----- Ausgewählter Text

In die Tiefe – zum Schutz vor Erosion


Wir von der Nagra planen und bauen das Tiefenlager so, dass die Sicherheitsbarrieren bestmögliche Sicherheit während der gesamten Einschlusszeit der Abfälle bieten. Zum Schutz vor Gletschern und Erosion liegt es in mehreren hundert Metern Tiefe. Wir weichen dabei den aktiven Zonen mit deformierten Gesteinsschichten, sogenannten Störungszonen, aus. Zudem stimmen wir das Lager auf die Geologie am Standort ab und entwickeln das Projekt kontinuierlich weiter.

Dank der robusten Sicherheitsbarrieren kann ein Tiefenlager nach dem Verschluss sich selbst überlassen werden – ohne dass der Mensch eingreifen muss.

Tonhaltige Gesteinsschichten als natürliche Barrieren


Die Sicherheitsbarrieren ergänzen sich gegenseitig. Sie halten schädliche Einflüsse wie fliessendes Wasser von den Abfällen fern und radioaktive Stoffe im Tiefenlager zurück. So können keine radioaktiven Stoffe in unzulässigen Mengen durch Wasser aus einem Tiefenlager herausgelöst werden und über das angrenzende Gestein an die Erdoberfläche gelangen. Auch schirmen die Barrieren direkte Strahlung wirkungsvoll ab: Bereits ein bis zwei Meter von der Stollenwand des Lagers entfernt ist diese tiefer als die natürliche Strahlung des Gesteins selbst.

----------
----- Die Datenzeilen

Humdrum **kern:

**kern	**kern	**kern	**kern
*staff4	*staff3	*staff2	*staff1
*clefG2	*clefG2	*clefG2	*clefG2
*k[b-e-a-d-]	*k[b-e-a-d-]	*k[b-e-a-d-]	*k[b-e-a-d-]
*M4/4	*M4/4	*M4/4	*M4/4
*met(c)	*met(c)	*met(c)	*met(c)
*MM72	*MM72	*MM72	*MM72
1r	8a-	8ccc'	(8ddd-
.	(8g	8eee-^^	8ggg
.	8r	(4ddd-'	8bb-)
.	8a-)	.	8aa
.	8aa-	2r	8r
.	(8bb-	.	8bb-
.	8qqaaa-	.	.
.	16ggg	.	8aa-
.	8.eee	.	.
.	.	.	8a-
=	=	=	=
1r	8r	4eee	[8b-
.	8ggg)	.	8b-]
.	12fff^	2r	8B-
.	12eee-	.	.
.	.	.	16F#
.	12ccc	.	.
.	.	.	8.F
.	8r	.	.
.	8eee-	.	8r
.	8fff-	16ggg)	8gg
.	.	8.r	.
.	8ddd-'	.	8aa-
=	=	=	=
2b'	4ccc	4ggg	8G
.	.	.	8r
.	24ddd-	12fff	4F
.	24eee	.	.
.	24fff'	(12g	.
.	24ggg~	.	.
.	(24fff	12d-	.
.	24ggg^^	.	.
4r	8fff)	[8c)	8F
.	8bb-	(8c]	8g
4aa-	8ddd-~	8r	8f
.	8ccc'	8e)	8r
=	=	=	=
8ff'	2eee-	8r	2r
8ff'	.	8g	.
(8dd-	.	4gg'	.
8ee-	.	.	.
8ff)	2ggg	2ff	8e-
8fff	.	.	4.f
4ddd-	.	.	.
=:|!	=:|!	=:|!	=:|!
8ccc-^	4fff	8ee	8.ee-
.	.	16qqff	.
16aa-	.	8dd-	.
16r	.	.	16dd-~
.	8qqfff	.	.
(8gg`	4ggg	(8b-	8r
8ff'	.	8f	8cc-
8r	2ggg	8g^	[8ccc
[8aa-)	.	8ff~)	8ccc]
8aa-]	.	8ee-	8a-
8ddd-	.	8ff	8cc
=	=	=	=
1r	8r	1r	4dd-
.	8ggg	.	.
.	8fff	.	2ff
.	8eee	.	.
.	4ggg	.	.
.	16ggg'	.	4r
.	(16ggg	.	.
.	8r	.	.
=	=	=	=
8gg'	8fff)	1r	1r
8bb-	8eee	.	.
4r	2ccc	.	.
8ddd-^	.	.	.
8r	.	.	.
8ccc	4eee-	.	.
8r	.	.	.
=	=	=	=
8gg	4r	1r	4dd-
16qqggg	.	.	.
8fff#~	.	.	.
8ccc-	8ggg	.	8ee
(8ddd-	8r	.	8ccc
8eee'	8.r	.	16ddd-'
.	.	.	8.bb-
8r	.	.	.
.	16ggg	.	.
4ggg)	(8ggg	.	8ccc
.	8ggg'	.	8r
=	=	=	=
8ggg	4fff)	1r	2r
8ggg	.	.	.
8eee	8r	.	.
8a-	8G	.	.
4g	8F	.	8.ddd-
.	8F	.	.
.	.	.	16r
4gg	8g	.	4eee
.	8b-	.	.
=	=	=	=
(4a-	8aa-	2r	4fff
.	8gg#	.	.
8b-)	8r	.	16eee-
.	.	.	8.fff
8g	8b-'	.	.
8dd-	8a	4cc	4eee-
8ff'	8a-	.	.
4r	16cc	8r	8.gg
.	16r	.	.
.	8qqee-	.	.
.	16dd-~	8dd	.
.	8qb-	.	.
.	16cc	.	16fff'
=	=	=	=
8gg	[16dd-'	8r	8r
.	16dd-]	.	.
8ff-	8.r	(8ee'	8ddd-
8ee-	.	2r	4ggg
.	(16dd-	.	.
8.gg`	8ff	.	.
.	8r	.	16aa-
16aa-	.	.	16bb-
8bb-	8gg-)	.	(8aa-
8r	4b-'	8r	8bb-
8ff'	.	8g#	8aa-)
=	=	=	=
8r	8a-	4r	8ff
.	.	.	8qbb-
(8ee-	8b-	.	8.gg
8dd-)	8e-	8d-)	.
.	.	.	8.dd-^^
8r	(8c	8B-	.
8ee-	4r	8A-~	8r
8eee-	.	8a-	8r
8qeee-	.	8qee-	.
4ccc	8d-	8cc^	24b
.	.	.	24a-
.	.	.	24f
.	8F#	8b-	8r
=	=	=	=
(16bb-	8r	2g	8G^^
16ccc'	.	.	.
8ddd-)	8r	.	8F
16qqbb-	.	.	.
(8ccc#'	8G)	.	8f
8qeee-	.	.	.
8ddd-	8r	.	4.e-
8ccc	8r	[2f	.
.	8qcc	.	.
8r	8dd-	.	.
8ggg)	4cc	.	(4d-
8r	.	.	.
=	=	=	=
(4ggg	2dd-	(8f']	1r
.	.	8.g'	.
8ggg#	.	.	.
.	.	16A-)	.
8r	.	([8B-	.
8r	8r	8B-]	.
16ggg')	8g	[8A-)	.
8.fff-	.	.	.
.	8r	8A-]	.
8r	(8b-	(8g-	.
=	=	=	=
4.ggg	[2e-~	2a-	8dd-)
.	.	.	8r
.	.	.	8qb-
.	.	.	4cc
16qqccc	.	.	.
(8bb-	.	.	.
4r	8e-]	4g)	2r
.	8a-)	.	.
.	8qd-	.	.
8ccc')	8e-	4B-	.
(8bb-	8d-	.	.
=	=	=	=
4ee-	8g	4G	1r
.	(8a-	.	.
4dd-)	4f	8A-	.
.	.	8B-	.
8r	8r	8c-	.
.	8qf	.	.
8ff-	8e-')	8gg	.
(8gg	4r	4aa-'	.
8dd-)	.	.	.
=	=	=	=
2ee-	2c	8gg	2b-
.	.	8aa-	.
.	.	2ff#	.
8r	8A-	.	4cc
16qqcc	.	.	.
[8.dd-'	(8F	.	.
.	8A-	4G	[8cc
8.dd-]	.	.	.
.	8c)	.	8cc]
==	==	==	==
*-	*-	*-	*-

----------

-- Was zu tun ist --
a: Prüfe, ob die folgenden Aussagen zum Text über das Tiefenlager zutreffen: (i) Das Tiefenlager liegt zum Schutz vor Gletschern und Erosion in mehreren hundert Metern Tiefe. (ii) Nach dem Verschluss muss der Mensch am Tiefenlager dauerhaft eingreifen. (iii) Das Lager wird gezielt in Störungszonen angelegt. Antworte bei jeder Aussage mit Ja oder Nein und zitiere die entscheidenden Worte des Textes wörtlich.
b: Gib aus dem Text über das Tiefenlager den Abschnitt von „Wir von der“ bis „Mensch eingreifen muss.“ wortgetreu wieder.
c: Schreibe den Text über das Tiefenlager im Anschluss an seinen letzten Satz weiter.

-- Die Lösungen --
a:
(i) Ja: „Zum Schutz vor Gletschern und Erosion liegt es in mehreren hundert Metern Tiefe.“
(ii) Nein: „kann ein Tiefenlager nach dem Verschluss sich selbst überlassen werden – ohne dass der Mensch eingreifen muss.“
(iii) Nein: „Wir weichen dabei den aktiven Zonen mit deformierten Gesteinsschichten, sogenannten Störungszonen, aus.“

b:
Wir von der Nagra planen und bauen das Tiefenlager so, dass die Sicherheitsbarrieren bestmögliche Sicherheit während der gesamten Einschlusszeit der Abfälle bieten. Zum Schutz vor Gletschern und Erosion liegt es in mehreren hundert Metern Tiefe. Wir weichen dabei den aktiven Zonen mit deformierten Gesteinsschichten, sogenannten Störungszonen, aus. Zudem stimmen wir das Lager auf die Geologie am Standort ab und entwickeln das Projekt kontinuierlich weiter.

Dank der robusten Sicherheitsbarrieren kann ein Tiefenlager nach dem Verschluss sich selbst überlassen werden – ohne dass der Mensch eingreifen muss.

c:
In Europa werden für den Einschluss der Abfälle Kristallin-, Salz- und Tongesteine in Betracht gezogen. Die wichtigsten Barrieren in der Schweiz sind tonhaltige Gesteinsschichten, in denen das Lager gebaut wird. Dazu zählen der sehr gering durchlässige Opalinuston (Wirtgestein) und die ebenfalls gering durchlässigen darunter- und darüberliegenden Rahmengesteine.

Was ist Opalinuston?


Opalinuston hat seinen Ursprung in der Jurazeit vor rund 175 Millionen Jahren. Damals war die Nordschweiz von einem flachen Meer bedeckt. Von den Inseln wurden Sedimente ins Meer geschwemmt. Im heutigen Raum Strassburg–Stuttgart–Zürich–Bern lagerte sich am Meeresboden feiner Tonschlamm ab. Durch stete Verfestigung entstand daraus der Opalinuston. Der Name geht auf den darin gefundenen Ammoniten «Leioceras opalinum» zurück.

Der Opalinuston im Video

Wo gibt es den Opalinuston in der Schweiz?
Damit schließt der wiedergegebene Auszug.